The question is: a line $x \cos\theta + y\sin\theta = p$ is given such that $a^2\cos^2\theta - b^2\sin^2\theta =p^2$.
I have to prove that it touches a hyperbola $\frac{x^2}{a^2} - \frac{y^2}{b^2} = 1$. I do not see how to proceed. I thought I could proceed by eliminating $p$ by squaring the line equation and equate both but I don't get an idea what to do next.

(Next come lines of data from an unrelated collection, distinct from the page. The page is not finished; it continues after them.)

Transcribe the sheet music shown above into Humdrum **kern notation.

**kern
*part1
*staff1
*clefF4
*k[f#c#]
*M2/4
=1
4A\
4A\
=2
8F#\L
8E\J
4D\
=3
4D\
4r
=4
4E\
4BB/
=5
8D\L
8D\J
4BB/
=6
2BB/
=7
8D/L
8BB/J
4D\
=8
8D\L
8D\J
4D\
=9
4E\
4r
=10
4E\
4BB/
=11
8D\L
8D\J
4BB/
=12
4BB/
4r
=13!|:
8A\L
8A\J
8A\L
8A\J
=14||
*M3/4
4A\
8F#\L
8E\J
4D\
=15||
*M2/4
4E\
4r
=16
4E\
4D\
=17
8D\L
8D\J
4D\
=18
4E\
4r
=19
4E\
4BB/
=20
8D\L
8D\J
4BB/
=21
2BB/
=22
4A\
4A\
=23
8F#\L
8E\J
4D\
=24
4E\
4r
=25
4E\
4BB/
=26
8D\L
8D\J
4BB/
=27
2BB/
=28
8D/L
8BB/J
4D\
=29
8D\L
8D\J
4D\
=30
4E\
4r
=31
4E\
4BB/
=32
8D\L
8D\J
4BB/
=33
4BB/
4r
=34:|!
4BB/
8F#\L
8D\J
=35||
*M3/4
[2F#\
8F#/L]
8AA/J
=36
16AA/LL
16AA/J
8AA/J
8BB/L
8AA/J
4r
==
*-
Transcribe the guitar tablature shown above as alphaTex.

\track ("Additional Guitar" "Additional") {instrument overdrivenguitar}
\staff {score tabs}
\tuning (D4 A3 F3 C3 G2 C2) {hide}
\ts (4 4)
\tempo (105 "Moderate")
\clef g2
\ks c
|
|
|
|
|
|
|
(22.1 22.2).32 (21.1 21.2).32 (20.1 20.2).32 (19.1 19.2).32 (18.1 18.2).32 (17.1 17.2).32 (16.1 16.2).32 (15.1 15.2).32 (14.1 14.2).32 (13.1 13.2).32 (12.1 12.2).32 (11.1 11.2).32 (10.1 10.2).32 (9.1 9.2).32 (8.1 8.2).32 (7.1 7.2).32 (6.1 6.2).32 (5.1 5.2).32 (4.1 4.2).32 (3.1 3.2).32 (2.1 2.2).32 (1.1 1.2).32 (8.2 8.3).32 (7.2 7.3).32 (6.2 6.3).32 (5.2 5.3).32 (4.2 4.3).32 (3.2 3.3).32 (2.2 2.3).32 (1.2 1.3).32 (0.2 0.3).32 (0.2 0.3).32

What do I need to show to prove that it touches that hyperbola?
On
HINT:
Replace $x$ with $\dfrac{p-y\sin\theta}{\cos\theta}$ in $$\dfrac{x^2}{a^2}-\dfrac{y^2}{b^2}=1$$ to form a Quadratic Equation in $y$
Each value of $y$ represents the ordinate of the respective intersection.
For tangency, the two value of the ordinates must be same i.e., the the Quadratic Equation of $y$ must have equal roots.
Can you take it from here?
The tangent at $(x_1,y_1)$ to the hyperbola is \begin{align*} \frac{xx_1}{a^2} - \frac{yy_1}{b^2} = 1 \end{align*} If this is the given line, we have \begin{align*} \frac{x_1/a^2}{\cos \theta} = \frac{-y_1/b^2}{\sin \theta} = \frac{1}{p} \end{align*} Hence $x_1 = \frac{a^2\cos\theta}{p}, y_1 = -\frac{b^2\sin\theta}{p}$. Since this lies on the curve, we have \begin{align*} a^2\cos^2\theta - b^2\sin^2\theta = p^2 \end{align*}